Okay, okay, I could go on and on, but I’m obviously a fan and believe God is using it (as Jesus, Moses, Stephen and Paul did). You can see some images here, http://cifgithurai.blogspot.com/2010/09/bible-without-bible.html.
I’m stoked to see others engaging it not only for world evangelism, but for ministry in the States.
Great post Miles,
1 Timothy 4:13, “Until I come, devote yourself to the public reading of Scripture, to exhortation, to teaching.”
The early church had few copies of the Scripture and many slaves who couldn’t read. The Scriptures were effectively being read aloud in gatherings.
Looking at the history of Israel, they worked in story form. The account of the Exodus wes narrated afresh every Passover at the dinner table. The people knew the stories well. Story as a means of communication is powerful. Many people won’t remember the five points that began with S from Sunday’s sermon, but they will remember the illustrations used to support those points.

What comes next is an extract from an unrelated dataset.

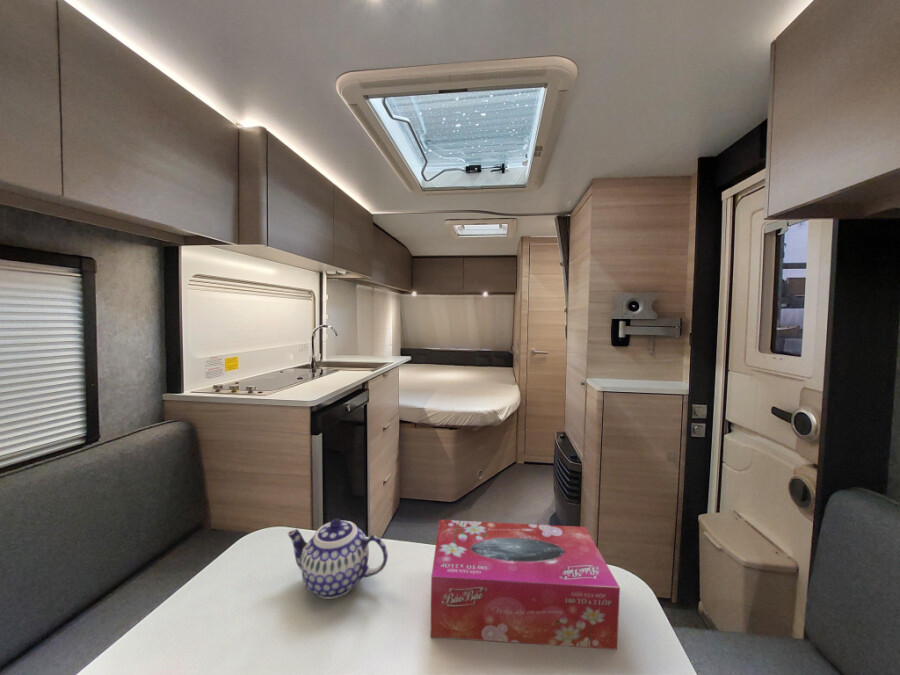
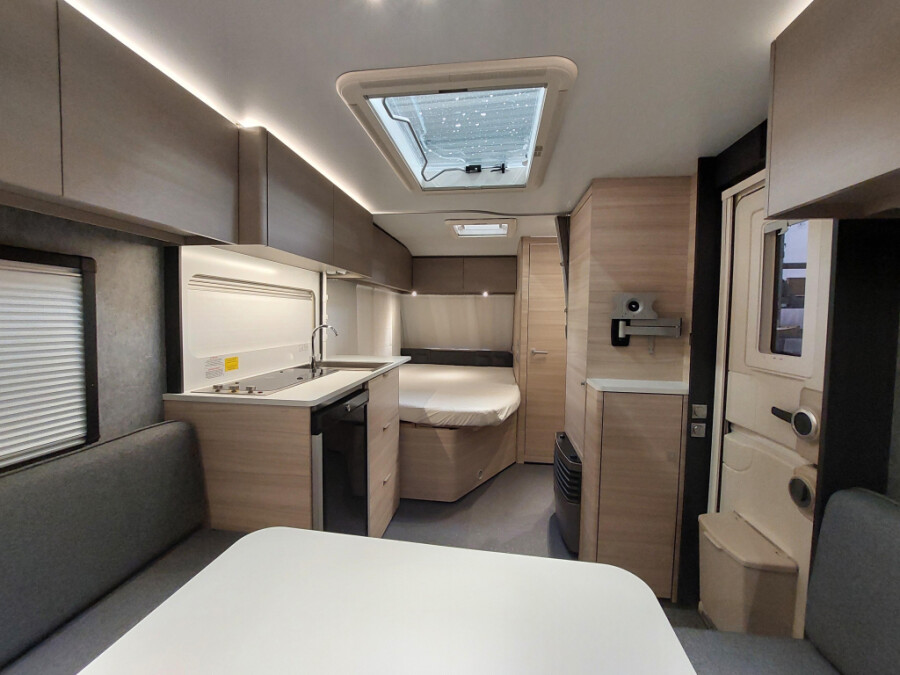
- tissue box [429,519,621,651]
- teapot [286,518,389,600]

I think this is one of the reasons for the form Moses used in recording Genesis 1-3. Although the Creation account is true, the point of the account is not creation. Creation was being used as a device to introduce God. In the story (account) of creation, we see what God is like. He is orderly, everything he does is good, his words carry efficacious power. He is inviting which is seen in the creation of man to enjoy fellowship with him, and he showcases his goodness to Adam and Eve. The plot of the story twists as man believes the lie that God is not good (despite all that has been narrated) and they bite into the lie trying to use God’s good creation to hide their sin.
Story is such an effective form of communication. Obviously it’s not the only form as the Bible contains all sorts of genre for our instruction, but I think it is good to use story and to use it often.